Applying this definition to our asset in some examples:
  • Looking at the Ulcer Ratio of 10 in the last 5 years of US sectors short lookback, we see it is relatively higher, thus worse in comparison to the benchmark SPY (9.33 )
  • During the last 3 years, the Downside risk index is 11 , which is greater, thus worse than the value of 8.63 from the benchmark.

MaxDD:

'Maximum drawdown is defined as the peak-to-trough decline of an investment during a specific period. It is usually quoted as a percentage of the peak value. The maximum drawdown can be calculated based on absolute returns, in order to identify strategies that suffer less during market downturns, such as low-volatility strategies. However, the maximum drawdown can also be calculated based on returns relative to a benchmark index, for identifying strategies that show steady outperformance over time.'

Using this definition on our asset we see for example:
  • Compared with the benchmark SPY (-33.7 days) in the period of the last 5 years, the maximum drop from peak to valley of -37.3 days of US sectors short lookback is lower, thus worse.
  • During the last 3 years, the maximum reduction from previous high is -26.3 days, which is lower, thus worse than the value of -22.1 days from the benchmark.

MaxDuration:

'The Maximum Drawdown Duration is an extension of the Maximum Drawdown. However, this metric does not explain the drawdown in dollars or percentages, rather in days, weeks, or months. It is the length of time the account was in the Max Drawdown. A Max Drawdown measures a retrenchment from when an equity curve reaches a new high. It’s the maximum an account lost during that retrenchment. This method is applied because a valley can’t be measured until a new high occurs.

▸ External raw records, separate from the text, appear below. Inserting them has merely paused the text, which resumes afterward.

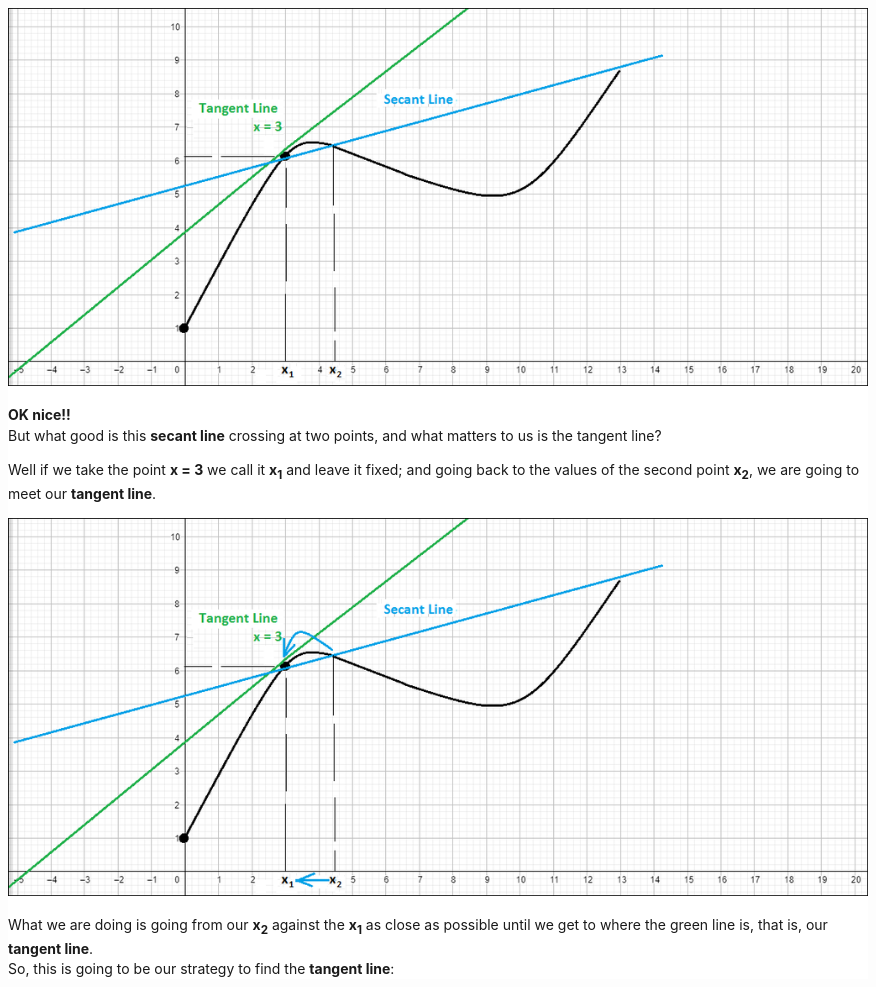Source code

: ![image](images/geogebra-05.png)  

**OK nice!!**  
But what good is this **secant line** crossing at two points, and what matters to us is the tangent line?

Well if we take the point **x = 3** we call it **x<sub>1</sub>** and leave it fixed; and going back to the values ​​of the second point **x<sub>2</sub>**, we are going to meet our **tangent line**.

![image](images/geogebra-06.png)  

What we are doing is going from our **x<sub>2</sub>** against the **x<sub>1</sub>** as close as possible until we get to where the green line is, that is, our **tangent line**.  
So, this is going to be our strategy to find the **tangent line**:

Once the new high is reached, the percentage change from the old high to the bottom of the largest trough is recorded.'

Using this definition on our asset we see for example:
  • Compared with the benchmark SPY (488 days) in the period of the last 5 years, the maximum days under water of 254 days of US sectors short lookback is lower, thus better.
  • Compared with SPY (325 days) in the period of the last 3 years, the maximum time in days below previous high water mark of 254 days is smaller, thus better.

AveDuration:

'The Average Drawdown Duration is an extension of the Maximum Drawdown. However, this metric does not explain the drawdown in dollars or percentages, rather in days, weeks, or months. The Avg Drawdown Duration is the average amount of time an investment has seen between peaks (equity highs), or in other terms the average of time under water of all drawdowns. So in contrast to the Maximum duration it does not measure only one drawdown event but calculates the average of all.'

Using this definition on our asset we see for example:
  • Looking at the average days below previous high of 52 days in the last 5 years of US sectors short lookback, we see it is relatively lower, thus better in comparison to the benchmark SPY (122 days)
  • Compared with SPY (89 days) in the period of the last 3 years, the average time in days below previous high water mark of 66 days is smaller, thus better.

Performance (YTD)

Historical returns have been extended using synthetic data.

Allocations ()

Allocations

Returns (%)

  • Note that yearly returns do not equal the sum of monthly returns due to compounding.
  • Performance results of US sectors short lookback are hypothetical and do not account for slippage, fees or taxes.
  • Results may be based on backtesting, which has many inherent limitations, some of which are described in our Terms of Use.